Maranhão, el segundo Estado con mayor cantidad de cárceles de este tipo, mantiene su apuesta pese a la doble fuga, como explicó el gobernador Flávio Dino a EL PAÍS. “Son casos aislados y restringidos a un centro. Con el 99% de los internos no hay problema. Las otras Apac son tranquilas y no presentan complicaciones de este tipo. Seguimos creyendo en el modelo. Tanto, que abriremos una Apac femenina con 40 plazas y construiremos otras dos nuevas con 164 plazas cada una”. Dino, que fue juez, sostiene que “el cumplimiento de la pena debe ser individualizado”, sin mezclar a un ladrón con un miembro de una organización criminal. El mandatario, que se enorgullece de los programas de trabajo remunerado y educación para presos, recuerda que acaba de inaugurar una prisión de máxima seguridad.

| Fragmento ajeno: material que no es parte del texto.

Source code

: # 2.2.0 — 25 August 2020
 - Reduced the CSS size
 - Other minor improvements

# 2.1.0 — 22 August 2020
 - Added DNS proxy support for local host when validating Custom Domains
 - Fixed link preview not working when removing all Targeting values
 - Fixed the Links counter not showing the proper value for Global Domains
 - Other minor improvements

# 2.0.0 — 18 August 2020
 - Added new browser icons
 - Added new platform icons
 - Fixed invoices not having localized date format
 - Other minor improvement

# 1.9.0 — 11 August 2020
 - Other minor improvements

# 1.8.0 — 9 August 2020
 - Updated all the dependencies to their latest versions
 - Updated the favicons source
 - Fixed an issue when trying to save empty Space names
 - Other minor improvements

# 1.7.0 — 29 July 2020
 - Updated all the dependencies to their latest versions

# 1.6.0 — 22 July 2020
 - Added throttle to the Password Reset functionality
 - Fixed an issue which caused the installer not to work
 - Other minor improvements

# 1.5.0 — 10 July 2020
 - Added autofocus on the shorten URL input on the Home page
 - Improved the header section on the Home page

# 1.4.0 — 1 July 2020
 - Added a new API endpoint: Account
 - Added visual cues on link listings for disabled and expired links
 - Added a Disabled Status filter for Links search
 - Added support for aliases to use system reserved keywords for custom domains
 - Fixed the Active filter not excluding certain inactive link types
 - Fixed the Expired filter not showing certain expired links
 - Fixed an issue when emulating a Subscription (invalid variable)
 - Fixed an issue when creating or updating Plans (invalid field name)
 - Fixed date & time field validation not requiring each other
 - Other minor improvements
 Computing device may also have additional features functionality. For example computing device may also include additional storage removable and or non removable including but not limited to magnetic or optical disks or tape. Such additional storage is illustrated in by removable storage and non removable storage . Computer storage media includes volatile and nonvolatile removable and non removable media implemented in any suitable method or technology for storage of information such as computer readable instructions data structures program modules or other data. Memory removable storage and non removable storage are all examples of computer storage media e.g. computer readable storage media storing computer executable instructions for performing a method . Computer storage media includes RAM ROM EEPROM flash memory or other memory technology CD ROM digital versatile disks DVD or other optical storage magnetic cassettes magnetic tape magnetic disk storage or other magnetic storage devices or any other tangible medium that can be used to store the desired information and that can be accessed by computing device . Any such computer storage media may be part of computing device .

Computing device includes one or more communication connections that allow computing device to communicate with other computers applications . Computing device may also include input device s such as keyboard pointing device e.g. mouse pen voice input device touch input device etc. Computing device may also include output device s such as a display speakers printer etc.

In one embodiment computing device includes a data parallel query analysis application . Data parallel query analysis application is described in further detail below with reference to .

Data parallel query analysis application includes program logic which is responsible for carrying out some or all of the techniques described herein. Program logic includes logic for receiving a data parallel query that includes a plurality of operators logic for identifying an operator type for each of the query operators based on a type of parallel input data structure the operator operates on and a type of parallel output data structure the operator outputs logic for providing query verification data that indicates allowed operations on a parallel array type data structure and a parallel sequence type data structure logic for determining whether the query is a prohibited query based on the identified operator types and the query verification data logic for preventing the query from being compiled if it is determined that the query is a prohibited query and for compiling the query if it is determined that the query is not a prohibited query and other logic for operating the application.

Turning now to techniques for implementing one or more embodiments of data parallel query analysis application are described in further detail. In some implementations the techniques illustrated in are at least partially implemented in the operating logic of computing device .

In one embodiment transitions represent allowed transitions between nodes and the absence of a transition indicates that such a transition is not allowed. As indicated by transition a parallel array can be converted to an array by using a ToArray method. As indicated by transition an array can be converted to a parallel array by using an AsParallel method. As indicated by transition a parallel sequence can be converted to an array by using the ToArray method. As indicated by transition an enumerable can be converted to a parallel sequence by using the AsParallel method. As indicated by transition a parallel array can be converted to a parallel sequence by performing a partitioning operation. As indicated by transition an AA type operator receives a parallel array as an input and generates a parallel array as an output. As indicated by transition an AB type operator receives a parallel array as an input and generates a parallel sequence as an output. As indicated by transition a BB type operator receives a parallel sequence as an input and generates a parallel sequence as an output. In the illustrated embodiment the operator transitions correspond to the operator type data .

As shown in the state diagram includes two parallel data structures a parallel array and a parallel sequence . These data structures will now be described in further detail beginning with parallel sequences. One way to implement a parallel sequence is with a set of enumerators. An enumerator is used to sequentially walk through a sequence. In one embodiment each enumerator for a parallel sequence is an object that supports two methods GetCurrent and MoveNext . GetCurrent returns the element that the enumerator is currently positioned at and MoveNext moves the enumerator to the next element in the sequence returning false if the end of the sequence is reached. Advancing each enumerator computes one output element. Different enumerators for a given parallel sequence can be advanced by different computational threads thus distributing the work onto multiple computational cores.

Sergio, un ganadero de 46 años condenado a 15 años de prisión por tráfico de drogas, asegura que le quedan dos años para salir, aunque su pena no habrá terminado para entonces. “Vine porque pensé que este era un lugar mejor para prepararme para volver a la sociedad”, cuenta en un español aprendido con su esposa, boliviana. Gracias a estar en régimen semiabierto, fabrica adoquines y cobra por ello.

Las fugas en Paço do Lumiar han sido un golpe demoledor. Ayolanda da Silva, encargada administrativa del centro, dice que recuperandos y empleados están psicológicamente destruidos tras la segunda huida. La confianza voló por los aires.

Para Elenilson y sus compañeros, esto significa perder actividades que habían ido ganando con compromiso y responsabilidad. Premios y castigos con el fin de prepararles para el momento de la verdad: el día en el que otro preso les abrirá los dos portones de hierro para no regresar nunca.